Hollo’s “Turn Off the News”

At his best, as in this poem


anxiety gallops through chatter
fading century’s martial insanities
brain struggles to sum up “shut up”
articulation fails
walking shadow slides across faces

dusk over epitaphs
ash hair rusty litanies

dead friends and rain
paradise is an idiot
bones vines cold day
old vulture in airlock

scorpion dust

Anselm Hollo seems like the Kurt Vonnegut of modern poetry, forcing us to see the world in new ways, that is, as it really is rather than as we’ve been told it is.

Our whole lives we’ve been told it’s important to watch the news, that our democracy depends on us doing so.

Hollo tells us, “It ain’t so. Turn it off.”

He’s absolutely right. I can quit feeling guilty about not watching the news. Of course, it might be that Hollo’s simply one more old crotchety guy whose backside starts to ache when he’s forced to sit too long.

It’s not a bad sign that the major network news programs are suffering a major decline in audience. It’s a good sign. Perhaps people realize just how meaningless the evening news has become. (Yeah, I know. That’s a stretch. But if they’re watching The Daily Show instead, it could be true.)

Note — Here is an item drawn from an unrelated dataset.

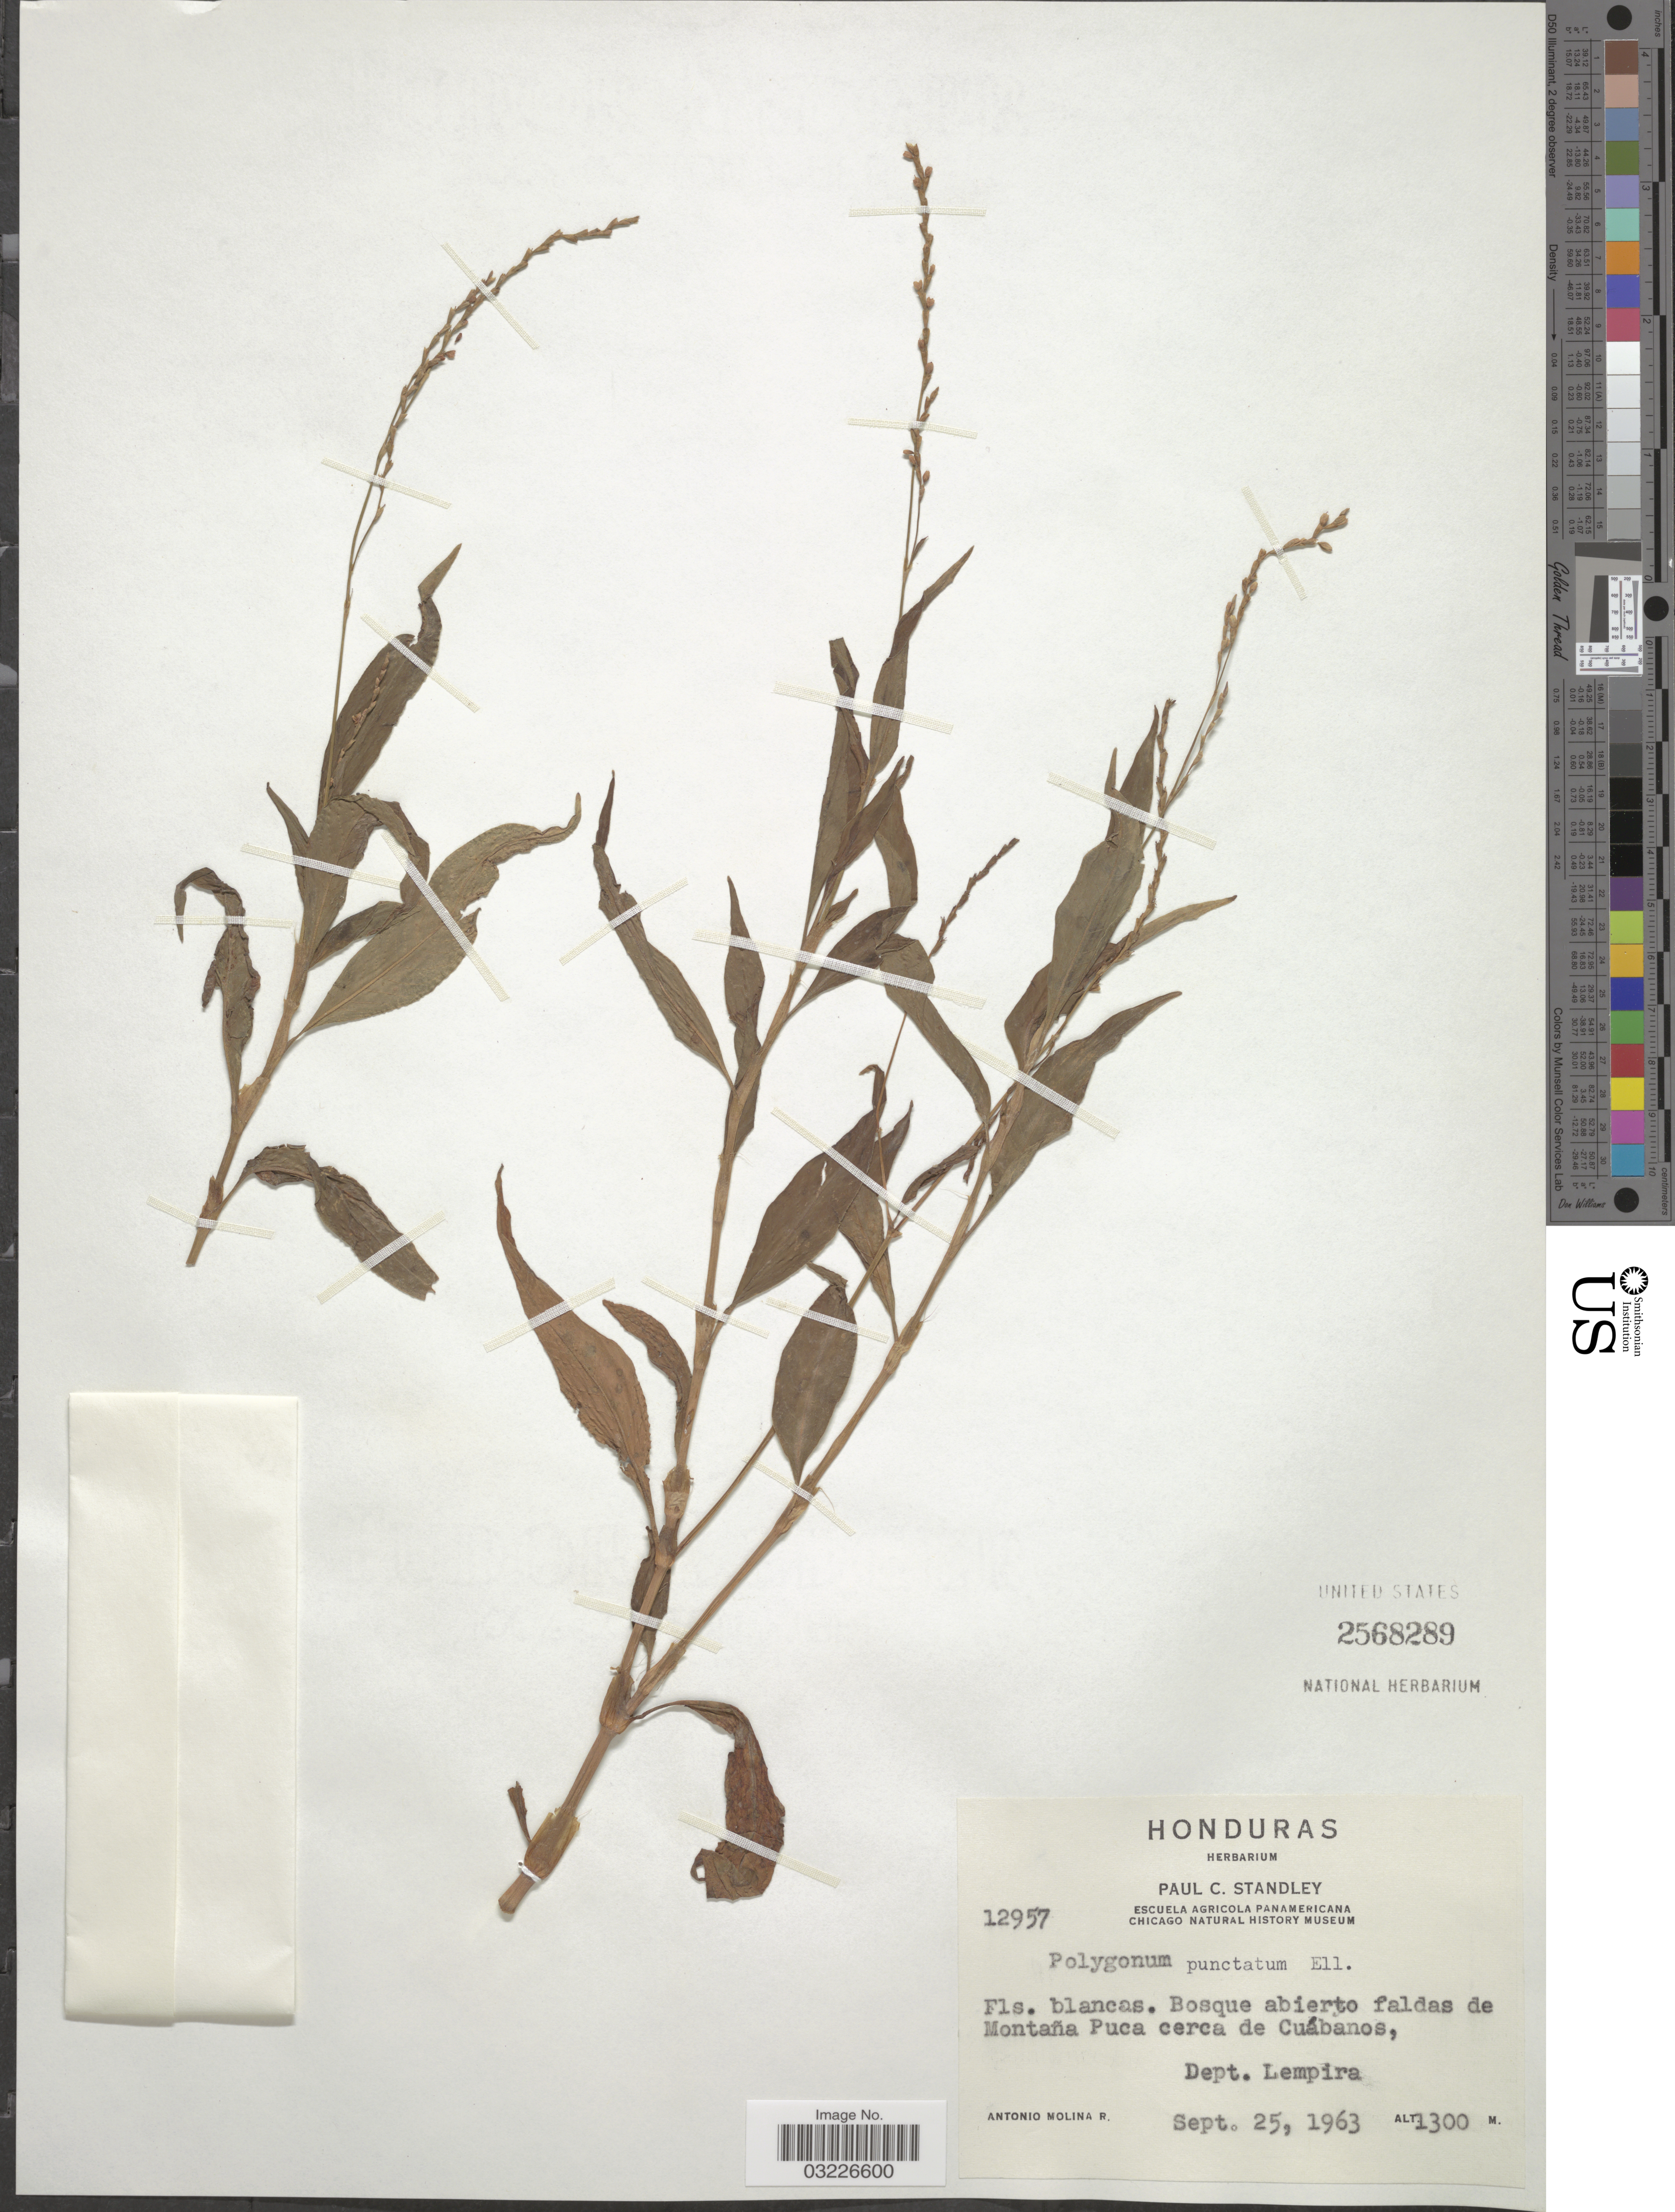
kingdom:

When’s the last time you actually learned something worth learning by watching the evening news on ABC, CBS, or NBC?

If you’re really convinced like the networks seem to be that the only good news is bad news, you probably deserve what you’re watching.

Unfortunately, at his worst Hollo also reminds me of The Daily Show, since it seems like many of his poems must have been written for a different audience than me. That’s probably the danger of any off-beat approach, humorous or not.